I also participated one poster walk “Genome Structure, Variation, and Function” led by Prof. Manolis Dermitzakis. He discussed three selected posters and shared his insights into how genetic variants exerts the influence on gene expression level. I personally found No. 3173F intriguing. In this comprehensive study of gene regulating variation, the authors evaluated the variation’s influence on distal epigenetic modification, mRNA stability, transcription and translation rate, and ribosome occupancy. They found that as many as 30% of all QTLs that affect protein expression levels do not appear to affect chromatin-level traits. Instead, they tend to modulate gene expression levels directly by affecting splicing and/or RNA decay.
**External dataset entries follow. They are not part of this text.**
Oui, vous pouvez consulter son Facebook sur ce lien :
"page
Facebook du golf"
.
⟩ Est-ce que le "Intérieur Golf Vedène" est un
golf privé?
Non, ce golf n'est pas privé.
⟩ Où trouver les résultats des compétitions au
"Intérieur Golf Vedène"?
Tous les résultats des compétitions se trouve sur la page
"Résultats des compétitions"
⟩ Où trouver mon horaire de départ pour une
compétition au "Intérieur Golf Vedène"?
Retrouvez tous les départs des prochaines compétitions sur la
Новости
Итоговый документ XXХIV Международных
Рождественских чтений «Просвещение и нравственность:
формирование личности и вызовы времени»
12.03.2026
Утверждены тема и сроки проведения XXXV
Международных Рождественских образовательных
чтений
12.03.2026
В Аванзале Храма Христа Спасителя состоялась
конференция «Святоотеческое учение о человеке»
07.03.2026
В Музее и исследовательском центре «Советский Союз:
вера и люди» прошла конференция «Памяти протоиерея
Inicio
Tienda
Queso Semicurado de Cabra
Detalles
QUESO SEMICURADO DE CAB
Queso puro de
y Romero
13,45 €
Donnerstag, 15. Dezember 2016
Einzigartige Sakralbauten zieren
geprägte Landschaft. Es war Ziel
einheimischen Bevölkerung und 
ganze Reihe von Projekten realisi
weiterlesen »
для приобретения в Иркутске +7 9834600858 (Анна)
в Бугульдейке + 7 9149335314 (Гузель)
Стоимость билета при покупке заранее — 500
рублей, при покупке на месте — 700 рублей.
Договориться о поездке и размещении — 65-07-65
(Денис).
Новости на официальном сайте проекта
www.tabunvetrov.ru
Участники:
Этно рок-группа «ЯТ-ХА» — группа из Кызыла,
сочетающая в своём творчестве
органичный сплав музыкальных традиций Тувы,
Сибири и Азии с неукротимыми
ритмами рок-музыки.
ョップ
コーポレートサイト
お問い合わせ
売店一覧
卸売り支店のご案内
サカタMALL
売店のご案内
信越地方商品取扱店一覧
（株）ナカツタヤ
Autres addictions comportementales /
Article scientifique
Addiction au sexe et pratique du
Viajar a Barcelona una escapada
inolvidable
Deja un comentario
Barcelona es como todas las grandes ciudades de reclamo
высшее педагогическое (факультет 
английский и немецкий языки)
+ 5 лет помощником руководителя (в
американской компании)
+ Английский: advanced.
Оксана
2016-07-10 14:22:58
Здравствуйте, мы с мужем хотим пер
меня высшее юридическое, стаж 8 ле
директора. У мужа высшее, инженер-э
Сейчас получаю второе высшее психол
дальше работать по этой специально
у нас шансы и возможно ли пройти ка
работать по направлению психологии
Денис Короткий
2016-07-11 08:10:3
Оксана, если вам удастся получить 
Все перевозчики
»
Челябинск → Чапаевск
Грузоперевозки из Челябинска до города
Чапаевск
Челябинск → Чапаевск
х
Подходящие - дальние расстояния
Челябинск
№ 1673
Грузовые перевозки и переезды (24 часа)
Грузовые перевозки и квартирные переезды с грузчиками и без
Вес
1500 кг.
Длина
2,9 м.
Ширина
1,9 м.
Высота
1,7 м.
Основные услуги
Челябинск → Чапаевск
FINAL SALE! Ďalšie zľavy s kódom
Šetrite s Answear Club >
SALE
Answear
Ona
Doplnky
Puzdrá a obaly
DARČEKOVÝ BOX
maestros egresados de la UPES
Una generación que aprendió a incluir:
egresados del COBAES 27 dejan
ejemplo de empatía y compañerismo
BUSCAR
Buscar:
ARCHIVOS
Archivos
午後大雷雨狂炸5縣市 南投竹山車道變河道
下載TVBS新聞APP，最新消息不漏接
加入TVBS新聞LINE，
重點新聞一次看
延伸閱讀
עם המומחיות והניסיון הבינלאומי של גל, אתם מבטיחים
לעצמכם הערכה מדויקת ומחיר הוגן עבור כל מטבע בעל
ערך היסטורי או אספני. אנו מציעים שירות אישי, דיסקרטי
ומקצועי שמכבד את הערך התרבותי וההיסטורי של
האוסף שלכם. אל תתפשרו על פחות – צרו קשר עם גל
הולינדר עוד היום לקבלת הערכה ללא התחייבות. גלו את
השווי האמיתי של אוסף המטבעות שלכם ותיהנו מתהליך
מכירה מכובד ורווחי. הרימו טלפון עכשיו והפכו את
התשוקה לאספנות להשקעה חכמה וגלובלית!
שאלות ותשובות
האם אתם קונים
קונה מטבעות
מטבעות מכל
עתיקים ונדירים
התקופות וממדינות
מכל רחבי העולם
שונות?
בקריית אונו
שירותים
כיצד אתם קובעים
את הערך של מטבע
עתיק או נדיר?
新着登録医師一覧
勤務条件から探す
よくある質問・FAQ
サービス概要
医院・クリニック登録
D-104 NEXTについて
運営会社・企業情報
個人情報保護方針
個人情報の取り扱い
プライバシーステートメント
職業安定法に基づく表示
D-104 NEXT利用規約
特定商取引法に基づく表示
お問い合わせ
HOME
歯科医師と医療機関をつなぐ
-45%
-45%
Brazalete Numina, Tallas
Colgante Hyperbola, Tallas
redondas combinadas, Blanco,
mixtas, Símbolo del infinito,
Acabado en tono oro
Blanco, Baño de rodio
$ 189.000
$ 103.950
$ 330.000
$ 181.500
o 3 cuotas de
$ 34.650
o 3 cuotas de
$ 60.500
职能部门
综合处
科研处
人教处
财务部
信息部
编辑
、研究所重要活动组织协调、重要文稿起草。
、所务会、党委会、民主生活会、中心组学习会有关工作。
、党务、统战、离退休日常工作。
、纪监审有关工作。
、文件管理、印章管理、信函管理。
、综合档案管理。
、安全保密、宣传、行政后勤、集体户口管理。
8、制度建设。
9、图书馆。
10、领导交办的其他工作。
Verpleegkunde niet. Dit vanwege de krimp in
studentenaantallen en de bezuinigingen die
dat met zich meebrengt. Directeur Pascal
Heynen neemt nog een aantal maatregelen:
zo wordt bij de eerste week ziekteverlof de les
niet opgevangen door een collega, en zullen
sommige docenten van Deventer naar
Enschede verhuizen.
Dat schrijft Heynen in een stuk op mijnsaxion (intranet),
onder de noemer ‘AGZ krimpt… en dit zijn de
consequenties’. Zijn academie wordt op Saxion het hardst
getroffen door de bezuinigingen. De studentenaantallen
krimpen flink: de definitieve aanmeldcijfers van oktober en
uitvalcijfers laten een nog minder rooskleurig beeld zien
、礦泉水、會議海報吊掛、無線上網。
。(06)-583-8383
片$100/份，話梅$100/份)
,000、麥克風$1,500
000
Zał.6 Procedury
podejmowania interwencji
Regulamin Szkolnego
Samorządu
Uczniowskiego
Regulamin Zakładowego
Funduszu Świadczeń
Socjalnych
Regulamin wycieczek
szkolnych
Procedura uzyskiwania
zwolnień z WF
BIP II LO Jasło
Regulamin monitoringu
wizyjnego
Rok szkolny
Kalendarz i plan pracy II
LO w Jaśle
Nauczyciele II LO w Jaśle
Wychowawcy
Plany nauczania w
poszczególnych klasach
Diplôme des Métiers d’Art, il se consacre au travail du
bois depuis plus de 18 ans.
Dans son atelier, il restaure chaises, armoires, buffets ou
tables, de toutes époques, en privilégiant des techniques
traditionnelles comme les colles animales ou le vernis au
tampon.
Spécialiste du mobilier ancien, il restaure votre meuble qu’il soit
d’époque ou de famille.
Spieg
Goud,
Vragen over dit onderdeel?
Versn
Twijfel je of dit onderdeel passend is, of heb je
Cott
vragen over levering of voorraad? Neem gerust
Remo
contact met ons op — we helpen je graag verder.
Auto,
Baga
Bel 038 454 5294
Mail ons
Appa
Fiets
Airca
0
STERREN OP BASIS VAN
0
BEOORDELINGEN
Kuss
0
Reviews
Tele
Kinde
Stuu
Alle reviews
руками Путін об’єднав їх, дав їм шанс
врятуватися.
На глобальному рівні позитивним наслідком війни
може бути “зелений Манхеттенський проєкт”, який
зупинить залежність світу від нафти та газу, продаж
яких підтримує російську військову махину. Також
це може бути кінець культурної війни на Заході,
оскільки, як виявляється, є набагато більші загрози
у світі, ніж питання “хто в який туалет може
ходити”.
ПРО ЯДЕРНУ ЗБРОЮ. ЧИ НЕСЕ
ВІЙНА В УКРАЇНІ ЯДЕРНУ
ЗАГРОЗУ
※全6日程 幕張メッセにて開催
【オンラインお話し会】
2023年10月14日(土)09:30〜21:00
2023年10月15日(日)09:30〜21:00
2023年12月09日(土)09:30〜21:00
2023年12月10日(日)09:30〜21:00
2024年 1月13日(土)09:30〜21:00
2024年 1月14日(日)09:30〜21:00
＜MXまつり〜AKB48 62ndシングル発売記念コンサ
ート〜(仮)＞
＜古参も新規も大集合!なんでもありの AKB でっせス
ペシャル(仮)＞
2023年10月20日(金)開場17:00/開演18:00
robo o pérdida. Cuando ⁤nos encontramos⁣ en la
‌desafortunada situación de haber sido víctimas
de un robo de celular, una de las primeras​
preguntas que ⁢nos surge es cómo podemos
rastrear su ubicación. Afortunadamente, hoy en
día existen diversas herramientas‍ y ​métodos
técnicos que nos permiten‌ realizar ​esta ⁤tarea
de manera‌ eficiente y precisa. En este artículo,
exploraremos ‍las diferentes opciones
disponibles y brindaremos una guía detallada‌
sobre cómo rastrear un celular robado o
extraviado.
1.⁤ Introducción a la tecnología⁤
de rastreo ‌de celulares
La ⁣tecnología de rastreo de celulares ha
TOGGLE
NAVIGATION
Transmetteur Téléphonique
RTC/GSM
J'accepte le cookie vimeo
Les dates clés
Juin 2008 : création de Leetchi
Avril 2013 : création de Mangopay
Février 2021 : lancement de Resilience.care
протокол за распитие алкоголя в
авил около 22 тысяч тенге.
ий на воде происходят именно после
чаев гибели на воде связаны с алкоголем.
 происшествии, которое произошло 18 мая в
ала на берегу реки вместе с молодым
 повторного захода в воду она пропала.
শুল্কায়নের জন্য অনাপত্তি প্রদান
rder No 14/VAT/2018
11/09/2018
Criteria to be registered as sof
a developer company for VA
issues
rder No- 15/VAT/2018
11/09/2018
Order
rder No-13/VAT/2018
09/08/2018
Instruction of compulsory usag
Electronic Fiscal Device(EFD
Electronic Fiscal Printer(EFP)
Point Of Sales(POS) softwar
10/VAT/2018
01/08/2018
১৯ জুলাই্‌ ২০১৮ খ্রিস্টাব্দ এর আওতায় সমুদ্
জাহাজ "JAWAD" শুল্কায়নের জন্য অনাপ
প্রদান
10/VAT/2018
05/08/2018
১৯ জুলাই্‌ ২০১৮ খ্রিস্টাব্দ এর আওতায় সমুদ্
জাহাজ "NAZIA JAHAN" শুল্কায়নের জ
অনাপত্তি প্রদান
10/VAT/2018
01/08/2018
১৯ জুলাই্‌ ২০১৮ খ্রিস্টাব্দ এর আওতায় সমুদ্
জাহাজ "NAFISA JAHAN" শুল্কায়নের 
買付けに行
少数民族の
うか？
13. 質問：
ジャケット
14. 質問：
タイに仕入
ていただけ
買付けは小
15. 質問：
My personal reflection on this year’s ASHG is that with the trends towards higher-resolution, higher throughput data (Hi-C, Encode and whole exome/genome data from thousands of samples), and the availability of the genome-editing tool to manipulate the genome in cell/animal level. Many challenging biological hypotheses now can be tested with computational, statistical, experimental methods and will in turn lead to a better understanding the genetic mechanism of the biological process such as development and aging, and the pathogenesis mechanism of diseases.